Le risque de pénurie

A l’instar du pétrole, les réserves de certains métaux diminuent à grande vitesse, jusqu’à être vidées dans les prochaines décennies. Cela ne signifierait pas que tout le sol aura été complètement exploité, mais que plus rien n’est économiquement récupérable. Avec la disparition de l’abondance traditionnelle, l’approvisionnement dans ces métaux devra nécessairement se réorganiser notamment grâce à des méthodes de recyclage et de substitution.

Zoom : Antimoine en rupture de stock ?

Un des métaux dont la pénurie pourrait bien frapper par surprise est l’Antimoine. Si on se base sur les estimations de l’US Geological Survey, au rythme actuel de production, nous avons 11 années devant nous avant d’épuiser les gisements économiquement exploitables qui sont identifiés à l’heure actuelle. Ce métal est très utilisé dans l’industrie chimique pour ses propriétés de catalyseur, mais également dans l’industrie automobile où il est nécessaire aux batteries au plomb. Entre augmentation de la demande pour faire face à une croissance portée par l’industrie chinoise, et ralentissement de la production pour des problèmes de pollution chimique, les consommateurs d’Antimoine doivent se préparer à des crises de disponibilité.


Le risque de goulot d’étranglement dans la filière de transformation

Entre le minerai initial et la matière première utilisable en industrie, de nombreuses étapes de transformation sont nécessaires. De la simple bénéficiation qui consiste à concentrer le minerai, aux nombreuses réactions successives permettant d’obtenir un composé chimique précis, en passant par la purification par pyrométallurgie et/ou hydrométallurgie, la production de composés à la formule chimique exacte, ou de métaux au niveau de pureté garantie a largement gagné en complexité ces dernières années. La construction de nouvelles capacités de transformation est souvent un pari économique sur l’avenir en raison de la grande volatilité des marchés des matières premières.

Zoom : Un approvisionnement en Molybdène en dents de scie
 
Le Molybdène a traversé une crise de ce type en 2005. Alors que les minerais de molybdénite ne manquaient pas, leur transformation en Molybdène métallique nécessitait des installations de grillage, processus très spécifique permettant leur oxydation, dont les capacités de production furent largement dépassées par la demande.

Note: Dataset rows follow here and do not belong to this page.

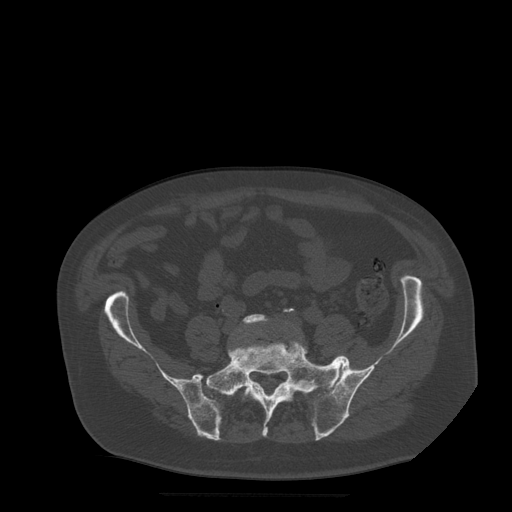
CT including the spine, one axial slice. Slice 70 of 522 in the series (ordered by position). Bone window (W 1800 / L 400 HU). 1.25 mm slice thickness. 512 × 512 image matrix, field of view 420 × 420 mm. Patient age 72 years. Case-level facts recorded for this patient, not image findings: primary cancer: prostate.
Annotated regions visible in this slice (semi-automatically segmented with operator editing):
- L5 vertebra: bounding box [x1, y1, x2, y2] px = [243, 314, 293, 397]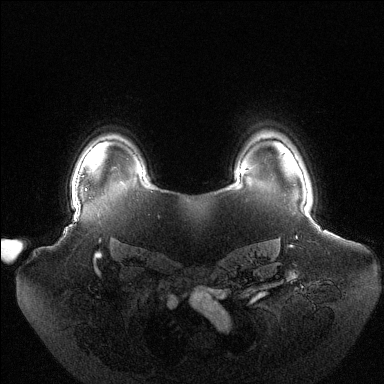
Breast MRI (dynamic contrast-enhanced), one axial slice; position 107 of 144 along the scan axis; dynamic contrast-enhanced series, time point 2 of 6 at this slice position (early post-contrast); 1.5 T; TE 1.5 ms, TR 4.6 ms; 1.2 mm slice thickness; 384 × 384 image matrix. Female patient.
Structures marked on this image (semi-automatically segmented with operator editing):
- enhancing-tissue mask used for the functional tumour volume (all voxels passing the contrast-enhancement thresholds inside the analysis volume; usually the tumour): bounding box <72,187,73,195> (left, top, right, bottom; pixels)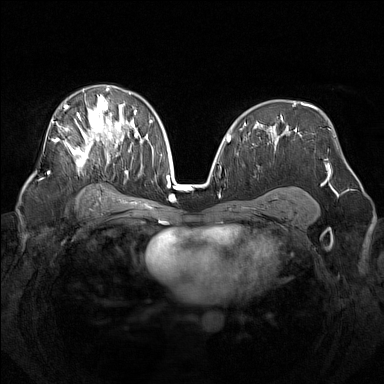
Breast MRI (dynamic contrast-enhanced), one axial slice; slice 88 of 160 in the series (ordered by position); dynamic contrast-enhanced series, time point 2 of 7 at this slice position (early post-contrast); 1.5 T; TE 1.8 ms, TR 5 ms; 1 mm slice thickness; 384 × 384 image matrix, field of view 340 × 340 mm. Female patient.
Structures marked on this image (semi-automatic segmentation, software-assisted and operator-edited):
- enhancing-tissue mask used for the functional tumour volume (all voxels passing the contrast-enhancement thresholds inside the analysis volume; usually the tumour): bounding box [x1, y1, x2, y2] px = [52, 87, 142, 173]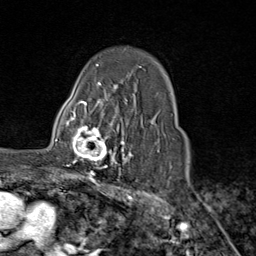
Breast MRI (dynamic contrast-enhanced), one axial slice. Slice 60 of 80 in the series (ordered by position). Cropped to one breast. Dynamic contrast-enhanced series, time point 2 of 9 at this slice position (early post-contrast). 1.5 T. TE 1.8 ms, TR 4.3 ms. 2 mm slice thickness. 256 × 256 image matrix, field of view 180 × 180 mm. Female patient.
Annotated regions visible in this slice (semi-automatic segmentation, software-assisted and operator-edited):
- enhancing-tissue mask used for the functional tumour volume (all voxels passing the contrast-enhancement thresholds inside the analysis volume; usually the tumour): bounding box <65,111,116,169> (left, top, right, bottom; pixels)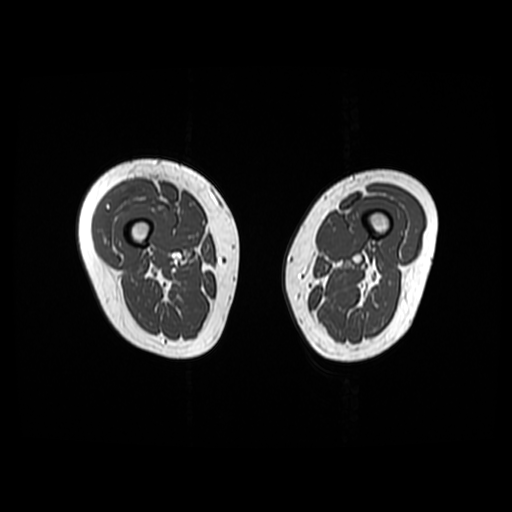
MRI of an extremity soft-tissue mass, one axial slice; slice 13 of 48 in the series (ordered by position); 6 mm slice thickness; 512 × 512 image matrix, field of view 440 × 440 mm. Female patient. Case-level facts recorded for this patient, not image findings: histological type: pleiomorphic undifferentiated sarcoma; grade: high; site of the primary tumour: right quadricep.
Outlined on this slice (outlined manually by an expert reader):
- gross tumour volume including surrounding oedema: bounding box <92,178,157,250> (left, top, right, bottom; pixels)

Le prix des aciers et alliages incluant du Molybdène, notamment ceux spécialisés contre la corrosion à haute température, a subi des fluctuations importantes pendant plusieurs années. Certaines projections estiment que ce problème précis pourrait se reproduire d’ici 2015.

Le risque de concentration géographique de la production

Quand la majorité de la production d’un métal est concentrée dans un unique pays, cela donne à ce pays une arme diplomatique de poids. Le cas de l’utilisation des quotas d’exportation de terres rares par la Chine est une excellente illustration de ce type de situation. Le gouvernement chinois pourrait même aller plus loin et décider d’émettre des quotas sur d’autres métaux produits en majorité sur son sol, citons par exemple le Germanium, l’Indium ou le Tungstène. Mais au-delà des tensions diplomatiques, toute problématique liée à la réglementation locale ou au contexte de stabilité politique prend de l’ampleur très rapidement.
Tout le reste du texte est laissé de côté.